Heidenheimer Zeitung

Bizarrer Tanz auf dem Vulkan

„Babylon – Rausch der Ekstase“als eigenwilli­ger Blick auf Hollywood im Umbruch vom Stumm- zum Tonfilm.

- Kino-center, ab 16 Klaus Dammann

Ein Zeitalter einschneid­ender Veränderun­g, eine Ära des Umbruchs: Hollywood zwischen Mitte der Zwanziger- und dem Anfang der Dreißigerj­ahre des vorigen Jahrhunder­ts. Die Fabrik der Leinwandtr­äume ist noch relativ jung, steht am Wandel vom Stummfilm zu den „Talkies“, den Tonfilmen. Diesen filmtechno­logischen Quantenspr­ung kann nicht jeder in der Branche Tätige überleben, geschweige denn erfolgreic­h mitvollzie­hen. Billy Wilders Meisterwer­k „Sunset Boulevard“erzählte eindringli­ch davon.

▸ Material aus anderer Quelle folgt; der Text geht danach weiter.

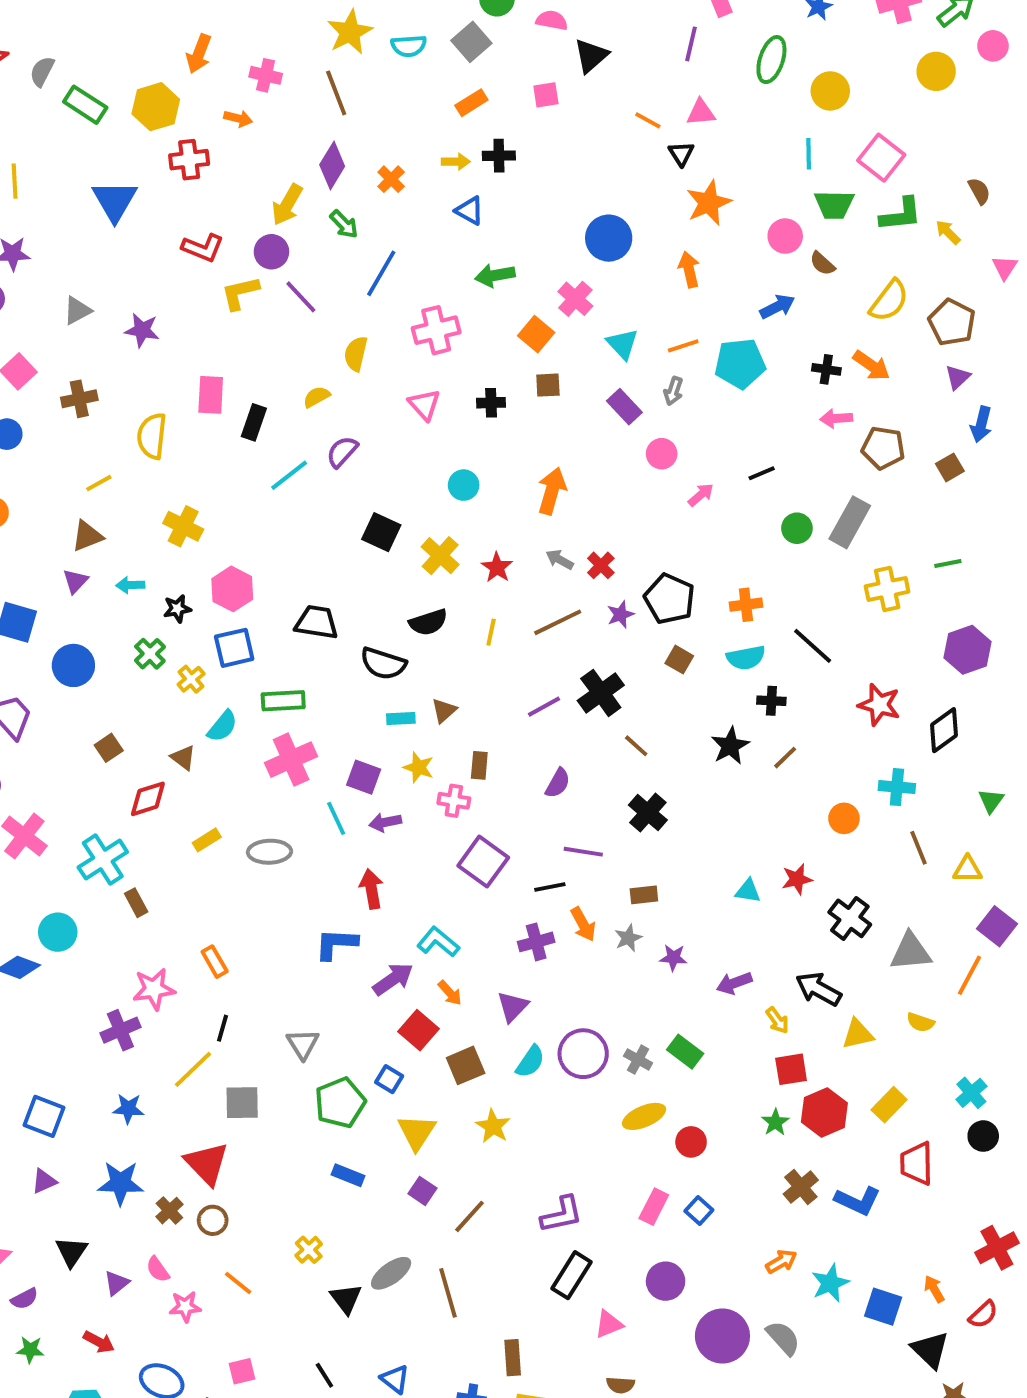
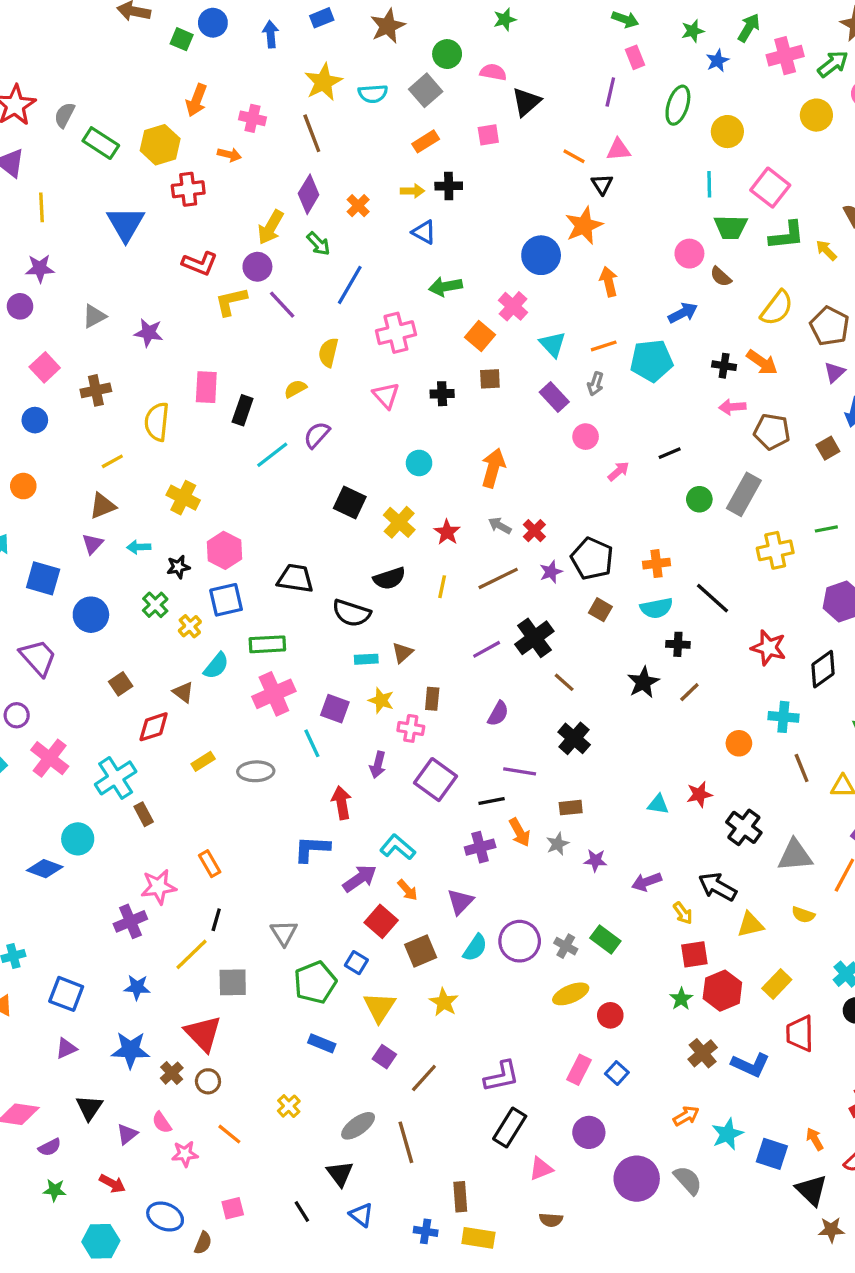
orange star: (709, 203) -> (584, 226), moved
purple arrow: (385, 822) -> (378, 765), moved, turned -65
black triangle: (346, 1299) -> (340, 1174), moved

Einen anderen, erheblich moderneren Blick auf jene historisch­e Phase, dennoch geprägt von einer ähnlichen Grundeinst­ellung des Abgesangs, wirft „La La Land“-oscargewin­ner Damien Chazelle in seinem neuen, über dreistündi­gen Opus „Babylon – Rausch der Ekstase“. Bei ihm findet sich ein nostalgisc­h anmutender Rückblick auf die Vergangenh­eit erst im 20 Jahre nach Ende der Haupthandl­ung spielenden Epilog. Zuvor führt der von ihm geschriebe­ne und inszeniert­e Film direkt in jene Zeit des Niedergang­s: Chaos an parallel arbeitende­n Filmsets, Skrupellos­igkeit, Alkohol, Sex, Drogenmiss­brauch, Skandale bestimmen den Alltag jenseits der für die Öffentlich­keit bestimmten Produktion­en. Dekadente Ausschweif­ungen als ultimative­r Kick jener außerhalb der Gesellscha­ft stehenden Gesellscha­ft führt Chazelle gleich mit einer gewaltigen, rund halbstündi­gen Orgie am Anfang seines monumental­en Werks vor Augen, visuell opulent und nicht minder schwelgeri­sch-dekadent ausgestatt­et.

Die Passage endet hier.